Do this: In the text on Douglas Baylis below, recast the paragraph beginning "Baylis designed landscapes for universities" as a bulleted list of the places he designed.

Selected text:
::::::
Pioneers of Outdoor Living - Page 7

Tommy Church and his brood—creators of the 'California School' of modern landscape design
Pioneers of Outdoor Living
Douglas Baylis.
Pioneers of Outdoor Living
A notable landscape by Baylis was this one for Eichler's all-steel X-100, San Mateo, 1956.

6. Douglas Baylis

Of all the young landscape designers who worked with Tommy Church in the 1940s, Doug Baylis (1915-1971) may have been most like him. Both were “soft,” Doug’s wife, Maggie Baylis, has said, men who could enjoy time together without speaking much.

Both preferred to design in a “loose” manner by drawing informal sketches, she said. Neither liked the more formal practice of drafting their designs—though when Church hired Baylis, drafting was his chief assignment.

Most importantly, both believed that the goal of landscape architecture was to “help people live better,” she said. It was a goal Baylis never dropped.

Baylis designed landscapes for universities, mortuaries and churches, wineries and office complexes, Eichler’s San Mateo Highlands neighborhood, and Civic Center Plaza and Washington Square in San Francisco.

But he made his biggest mark on small residential gardens, in large part thanks to dozens of articles he turned out for several popular magazines, most illustrated by his wife, a graphic artist.

Among Baylis’s more thought-provoking landscapes was the one he designed for Eichler’s all-steel X-100 house in San Mateo, in 1956, where planted areas both outside the house and inside harmonized with the repeating circular pattern of the swimming pool and aggregate deck and flooring.
::::::
(Records)
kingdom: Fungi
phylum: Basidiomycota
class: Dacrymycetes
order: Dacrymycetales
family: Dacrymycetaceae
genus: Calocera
::::::
The response:
Baylis designed landscapes for:
- universities
- mortuaries and churches
- wineries and office complexes
- Eichler's San Mateo Highlands neighborhood
- Civic Center Plaza and Washington Square in San Francisco